**Task to carry out**
For the entries below, report every line that includes the word "nghĩa".

[[ Given records, beginning ]]

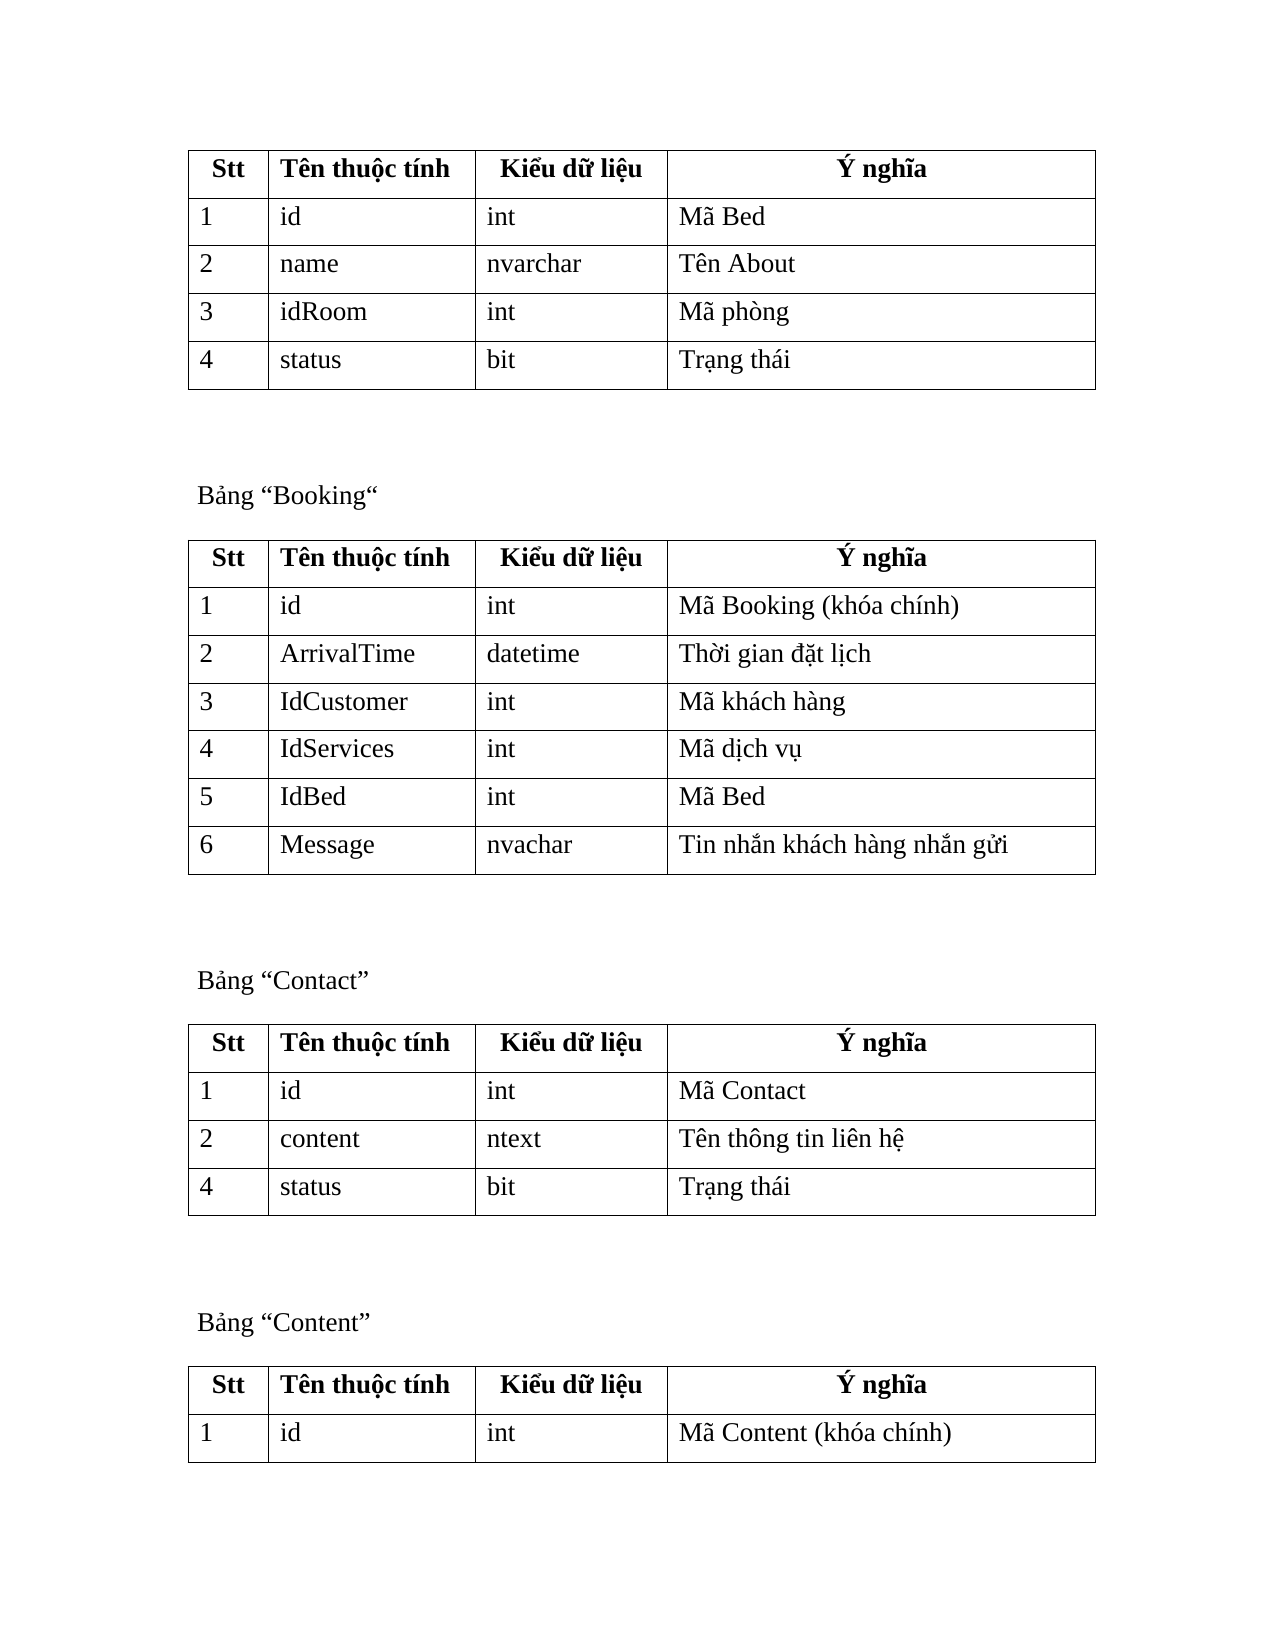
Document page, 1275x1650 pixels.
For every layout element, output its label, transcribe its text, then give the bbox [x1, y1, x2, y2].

table_cell IdCustomer [269, 684, 475, 730]
table_header Tên thuộc tính [269, 541, 475, 587]
table_cell id [269, 588, 475, 635]
table_cell 3 [189, 294, 268, 341]
table_header Stt [189, 541, 268, 587]
table_cell name [269, 246, 475, 293]
table_cell int [476, 588, 667, 635]
table_cell int [476, 294, 667, 341]
table_cell status [269, 1169, 475, 1215]
table_cell content [269, 1121, 475, 1168]
table_cell Mã Bed [668, 779, 1095, 826]
table_header Ý nghĩa [668, 1025, 1095, 1072]
table_header Stt [189, 151, 268, 198]
table_header Kiểu dữ liệu [476, 151, 667, 198]
table_cell ArrivalTime [269, 636, 475, 683]
table_cell status [269, 342, 475, 389]
table_cell Mã Bed [668, 199, 1095, 245]
table_cell bit [476, 1169, 667, 1215]
table_cell 1 [189, 199, 268, 245]
table_cell int [476, 684, 667, 730]
table_cell Mã Booking (khóa chính) [668, 588, 1095, 635]
table_cell id [269, 1073, 475, 1120]
table_cell IdServices [269, 731, 475, 778]
table_cell nvachar [476, 827, 667, 873]
table_cell Tin nhắn khách hàng nhắn gửi [668, 827, 1095, 873]
table_cell Mã phòng [668, 294, 1095, 341]
table_cell id [269, 1415, 475, 1462]
table_cell datetime [476, 636, 667, 683]
table_header Ý nghĩa [668, 1367, 1095, 1414]
table_cell Thời gian đặt lịch [668, 636, 1095, 683]
table_header Ý nghĩa [668, 151, 1095, 198]
table_cell id [269, 199, 475, 245]
table_cell 6 [189, 827, 268, 873]
table_header Kiểu dữ liệu [476, 1025, 667, 1072]
table_cell Message [269, 827, 475, 873]
table_cell int [476, 1073, 667, 1120]
table_header Tên thuộc tính [269, 1025, 475, 1072]
table_header Kiểu dữ liệu [476, 541, 667, 587]
table_cell int [476, 731, 667, 778]
table_cell bit [476, 342, 667, 389]
text Bảng “Content” [197, 1306, 1125, 1337]
table_cell Mã Content (khóa chính) [668, 1415, 1095, 1462]
table_cell Trạng thái [668, 342, 1095, 389]
table_cell Trạng thái [668, 1169, 1095, 1215]
table_cell 4 [189, 731, 268, 778]
text Bảng “Contact” [197, 964, 1125, 995]
table_cell Tên About [668, 246, 1095, 293]
table_cell int [476, 779, 667, 826]
table_header Tên thuộc tính [269, 151, 475, 198]
table_cell 3 [189, 684, 268, 730]
table_header Stt [189, 1367, 268, 1414]
table_cell 4 [189, 342, 268, 389]
table_cell 1 [189, 1073, 268, 1120]
table_cell 1 [189, 588, 268, 635]
table_header Stt [189, 1025, 268, 1072]
text Bảng “Booking“ [197, 479, 1125, 510]
table_cell 1 [189, 1415, 268, 1462]
table_cell 2 [189, 636, 268, 683]
table_cell IdBed [269, 779, 475, 826]
table_cell int [476, 199, 667, 245]
table_cell 2 [189, 1121, 268, 1168]
table_header Tên thuộc tính [269, 1367, 475, 1414]
table_cell Mã Contact [668, 1073, 1095, 1120]
table_cell 5 [189, 779, 268, 826]
table_header Ý nghĩa [668, 541, 1095, 587]
table_cell 2 [189, 246, 268, 293]
table_cell int [476, 1415, 667, 1462]
table_cell 4 [189, 1169, 268, 1215]
table_cell Tên thông tin liên hệ [668, 1121, 1095, 1168]
table_cell idRoom [269, 294, 475, 341]
table_cell Mã dịch vụ [668, 731, 1095, 778]
table_header Kiểu dữ liệu [476, 1367, 667, 1414]
table_cell ntext [476, 1121, 667, 1168]
table_cell nvarchar [476, 246, 667, 293]
table_cell Mã khách hàng [668, 684, 1095, 730]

[[ Given records, end ]]

**Completed task**
table_header Ý nghĩa [668, 1025, 1095, 1072]
table_header Ý nghĩa [668, 1367, 1095, 1414]
table_header Ý nghĩa [668, 151, 1095, 198]
table_header Ý nghĩa [668, 541, 1095, 587]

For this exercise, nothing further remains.